* [DOCUMENT EXTRACT]:

* BEGIN *

Therefore, the impetus for taking cybersecurity seriously is obvious. Yet, a recent study by cybersecurity software company Trend Micro claims it has not been made clear enough. 

Cybersecurity's communication challenge

The research, conducted with UK IT security leaders, shows their belief that it would take a £145,000 (US$183,000) cyber incident for their respective C-suites to get into a firm action against the threat.

The findings of the study revealed 74% feel pressured to downplay the severity of cyber risks in the boardroom, fearing repercussions ranging from being perceived as repetitive to overly negative. In fact, several claim they have been dismissed as being out of hand (33%) to the board and 36% say they are still treated as part of IT, rather than gaining recognition for being a key cog for mitigating business risk.

This ambivalence is despite 60% of respondents identify cybersecurity as the biggest risk to their business. Less than half (46%) are confident their C-Suite completely understands the cyber risks facing their organisation.

“When IT security leaders are being treated like they are nagging or overly negative by executives that don’t fully understand the risks facing their organisation, it’s no surprise that they believe that a costly cyber incident is the only way that would get them to act," said Bharat Mistry, Technical Director UK & Ireland at Trend Micro.

The cost of ignorance

Ramifications of these assaults are not merely confined to costs associated with data recovery, system reinstatement, or ransom payments. 

Following tighter rules surrounding personal information, implemented through EU directives like GDPR, the financial toll associated with attacks can be staggering.  

US credit reporting agency Equifax  was compelled to shell out over US$1 billion in penalties following a major data breach in 2017, which saw 150 million consumers data affected.

Similarly, in 2013, cyber thieves orchestrated a large-scale attack against Target, a US retail giant. This cyber assault resulted in the compromise of sensitive personal information belonging to millions of customers. What's particularly alarming is that prior to the attack, Target's security team had issued warnings about vulnerabilities in their system. However, these warnings were allegedly not addressed with the urgency they warranted. 

This apathy towards cybersecurity at the highest levels of corporate governance is profoundly troubling. Many security leaders lament being dismissed out of hand when attempting to raise critical issues with the board, further exacerbating the gaping chasm between IT security and business leadership.

The consequences of this communication breakdown are dire, extending far beyond the confines of the boardroom. It fosters a culture where cybersecurity is deprioritised in favour of initiatives perceived to deliver immediate business value, such as digital transformation and hybrid working arrangements.

* END *

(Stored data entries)

* BEGIN *

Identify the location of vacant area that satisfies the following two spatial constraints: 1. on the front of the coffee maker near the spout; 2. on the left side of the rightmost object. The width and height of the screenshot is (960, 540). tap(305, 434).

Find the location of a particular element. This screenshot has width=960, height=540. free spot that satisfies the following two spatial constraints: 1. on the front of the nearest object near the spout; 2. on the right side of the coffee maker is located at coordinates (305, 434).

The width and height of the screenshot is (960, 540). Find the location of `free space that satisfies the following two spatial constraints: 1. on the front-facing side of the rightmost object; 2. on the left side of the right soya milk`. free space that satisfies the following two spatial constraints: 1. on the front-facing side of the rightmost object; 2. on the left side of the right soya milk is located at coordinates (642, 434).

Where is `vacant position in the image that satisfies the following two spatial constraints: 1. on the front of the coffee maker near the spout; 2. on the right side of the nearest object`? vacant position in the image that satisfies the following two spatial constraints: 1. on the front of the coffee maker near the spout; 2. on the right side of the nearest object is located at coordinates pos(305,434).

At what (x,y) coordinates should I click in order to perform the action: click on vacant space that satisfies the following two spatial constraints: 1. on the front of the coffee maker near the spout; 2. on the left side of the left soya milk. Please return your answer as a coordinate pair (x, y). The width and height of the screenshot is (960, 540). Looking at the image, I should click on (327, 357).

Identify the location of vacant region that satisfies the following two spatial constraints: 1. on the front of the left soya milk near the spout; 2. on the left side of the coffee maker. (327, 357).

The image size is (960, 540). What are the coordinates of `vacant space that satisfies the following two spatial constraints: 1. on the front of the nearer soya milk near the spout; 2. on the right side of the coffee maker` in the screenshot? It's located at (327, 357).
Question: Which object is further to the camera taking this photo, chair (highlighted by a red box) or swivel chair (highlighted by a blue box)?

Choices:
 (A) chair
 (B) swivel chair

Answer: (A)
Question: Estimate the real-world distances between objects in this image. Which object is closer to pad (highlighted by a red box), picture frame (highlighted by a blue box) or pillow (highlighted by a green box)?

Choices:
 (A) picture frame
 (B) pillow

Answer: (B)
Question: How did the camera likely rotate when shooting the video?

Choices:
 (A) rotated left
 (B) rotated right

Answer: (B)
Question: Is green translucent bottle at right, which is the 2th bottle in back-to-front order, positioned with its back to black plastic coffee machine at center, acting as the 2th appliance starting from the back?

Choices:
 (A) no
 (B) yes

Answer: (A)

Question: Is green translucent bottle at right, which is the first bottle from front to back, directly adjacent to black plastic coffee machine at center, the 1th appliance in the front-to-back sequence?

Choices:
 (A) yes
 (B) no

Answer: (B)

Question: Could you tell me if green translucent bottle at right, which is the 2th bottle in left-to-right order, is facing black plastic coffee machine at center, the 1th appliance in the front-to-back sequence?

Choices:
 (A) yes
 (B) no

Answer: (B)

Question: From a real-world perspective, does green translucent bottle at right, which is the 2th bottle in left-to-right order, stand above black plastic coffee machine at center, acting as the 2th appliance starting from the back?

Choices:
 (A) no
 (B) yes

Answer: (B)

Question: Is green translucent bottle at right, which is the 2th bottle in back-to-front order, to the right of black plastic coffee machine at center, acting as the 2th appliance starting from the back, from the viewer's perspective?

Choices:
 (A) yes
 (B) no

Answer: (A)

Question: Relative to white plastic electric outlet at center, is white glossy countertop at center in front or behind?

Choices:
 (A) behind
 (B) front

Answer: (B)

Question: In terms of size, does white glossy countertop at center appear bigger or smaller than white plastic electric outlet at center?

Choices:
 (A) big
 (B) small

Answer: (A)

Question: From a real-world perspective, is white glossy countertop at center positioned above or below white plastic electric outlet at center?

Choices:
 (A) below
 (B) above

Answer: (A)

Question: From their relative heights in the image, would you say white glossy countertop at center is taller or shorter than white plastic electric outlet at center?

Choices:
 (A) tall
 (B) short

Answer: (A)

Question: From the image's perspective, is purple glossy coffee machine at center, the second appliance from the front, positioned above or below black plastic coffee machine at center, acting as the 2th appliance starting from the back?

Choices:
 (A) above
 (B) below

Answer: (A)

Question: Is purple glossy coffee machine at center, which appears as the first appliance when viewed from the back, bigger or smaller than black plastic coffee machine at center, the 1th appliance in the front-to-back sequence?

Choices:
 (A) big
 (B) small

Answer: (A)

* END *

* [REQUEST 1]:
Rewrite the cybersecurity article from "The consequences of" to "hybrid working arrangements.", putting "communication failure" in place of "communication breakdown".
* [REQUEST 2]:
In the cybersecurity article, what share of respondents identify cybersecurity as the biggest risk to their business?
* [REQUEST 3]:
Continue the cybersecurity article from its last sentence.
The data above plays no role here.

* [WRITTEN RESPONSE 1]:
The consequences of this communication failure are dire, extending far beyond the confines of the boardroom. It fosters a culture where cybersecurity is deprioritised in favour of initiatives perceived to deliver immediate business value, such as digital transformation and hybrid working arrangements.

* [WRITTEN RESPONSE 2]:
60%

* [WRITTEN RESPONSE 3]:
Communicating cyber to C-suites

However, amidst this bleak landscape, glimmers of hope emerge. IT security leaders are taking proactive measures to bridge the credibility chasm in the boardroom.

The report explains how by adapting their security approach to demonstrate tangible business value through key performance indicators and future-proofing strategies,  IT security leaders can gain ground.

The implementation of metrics to measure the efficacy of cybersecurity strategies has yielded tangible results, with 98% attributing positive changes in the business to this approach. These changes range from enhanced credibility to increased budget allocations, underscoring the pivotal role of metrics in bolstering the stature of IT security within organisations.

Looking ahead, the study shows cybersecurity leaders recognise the imperative of upskilling their teams to navigate the evolving threat landscape, particularly in interpreting AI-generated data. By harnessing the power of technology and honing their communication skills, they aim to chart a course towards a future where cybersecurity is not merely an afterthought but an integral component of business resilience.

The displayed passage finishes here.